Люди загадочно смотрели в сторону Садового кольца, показывали пальцами, многозначительно кивали и пожимали плечами.
Евдокия вышла из переулка и посмотрела на Садовую-Спасскую улицу. По ней, как обычно, ехали трамваи, двигались машины и шли люди, которые время от времени останавливались, чтобы указать руками или пальцами на что-то, чего не было видно издалека.
- Вон они, вон они, смотрите, - говорили прохожие, - как их много…
Евдокия обратила внимание на то, что все смотрят сначала вниз, а только потом уже вдаль. Она приблизилась к проезжей части и увидела какую-то узкую тёмно-коричневую ленту, движущуюся вдоль бордюров. Эта лента не попадала ни под колёса, ни под ноги, потому что машины соблюдали некоторый промежуток между дорогой и тротуарами, а прохожие, разумеется, не переступали бордюров, тянущихся вдоль проезжей части. Поэтому странная бесконечная лента струилась по Садовому кольцу, не опасаясь быть раздавленной. Она словно создавала дополнительную дорожку, которая не мешала общему уличному движению.
Люди продолжали удивляться, останавливаться, глазеть на необычное явление. Евдокия присмотрелась и увидела, из чего состоит эта лента.
Это были они. Тараканы.
Длинное полчище тараканов ползло по улицам Садового кольца. И никто не знал, зачем и куда движется тараканья лента.
Все могли только тыкать пальцами, изумлённо разевать рты и повторять:
- Они идут, идут. Вон они, вон их сколько, ты посмотри…
Они всё-таки ушли.
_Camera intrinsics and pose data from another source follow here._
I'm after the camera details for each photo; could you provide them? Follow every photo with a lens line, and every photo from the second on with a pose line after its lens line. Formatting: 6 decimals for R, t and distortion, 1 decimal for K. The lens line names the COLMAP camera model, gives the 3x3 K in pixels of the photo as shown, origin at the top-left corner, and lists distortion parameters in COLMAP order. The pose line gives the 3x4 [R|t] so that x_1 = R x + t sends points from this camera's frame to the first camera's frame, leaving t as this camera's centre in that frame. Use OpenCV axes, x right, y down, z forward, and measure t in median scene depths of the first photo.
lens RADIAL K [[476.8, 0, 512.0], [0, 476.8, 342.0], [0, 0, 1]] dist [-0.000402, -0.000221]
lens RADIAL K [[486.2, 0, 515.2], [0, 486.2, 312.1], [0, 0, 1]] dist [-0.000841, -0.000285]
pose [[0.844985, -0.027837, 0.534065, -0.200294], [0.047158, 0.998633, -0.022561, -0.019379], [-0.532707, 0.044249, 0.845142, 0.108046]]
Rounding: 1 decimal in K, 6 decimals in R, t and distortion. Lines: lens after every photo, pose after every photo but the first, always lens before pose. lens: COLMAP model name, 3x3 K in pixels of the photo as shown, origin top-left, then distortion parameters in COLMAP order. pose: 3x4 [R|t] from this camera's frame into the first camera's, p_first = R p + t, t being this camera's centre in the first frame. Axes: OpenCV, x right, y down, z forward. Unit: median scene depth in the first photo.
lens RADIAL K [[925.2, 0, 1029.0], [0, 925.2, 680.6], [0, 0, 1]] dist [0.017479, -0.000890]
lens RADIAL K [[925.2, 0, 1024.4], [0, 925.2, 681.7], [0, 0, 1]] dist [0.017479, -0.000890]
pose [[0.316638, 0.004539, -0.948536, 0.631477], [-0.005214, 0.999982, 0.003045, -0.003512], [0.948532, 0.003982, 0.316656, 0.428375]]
Дня через три на улицах не осталось ни одного таракана.
Послесловие.
А я, автор этих трёх историй-зарисовок, немного жалею о том, что не довелось мне родиться в то время и увидеть всё то, о чём я написала. Я даже не застала Евдокию - свою прабабушку, которая умерла за три недели до моего рождения. Ей было девяносто три года. Её сын, мой дед Дмитрий, умер немногим позже.
Но эти три небольшие истории Садового кольца - частичка нашей семейной реликвии, они передавались из уст в уста, пока, наконец, не дошли до меня. Я решила: пускай они живут на бумаге.
А то вдруг я как-нибудь пойду зимним вечером по улице, поскользнусь нечаянно, ударюсь головой об асфальт так неудачно, что всё позабуду, и никто не узнает ни про чемоданчик в Орликовом переулке, ни про гордого пленника-фашиста, ни про тараканов на Садовом кольце?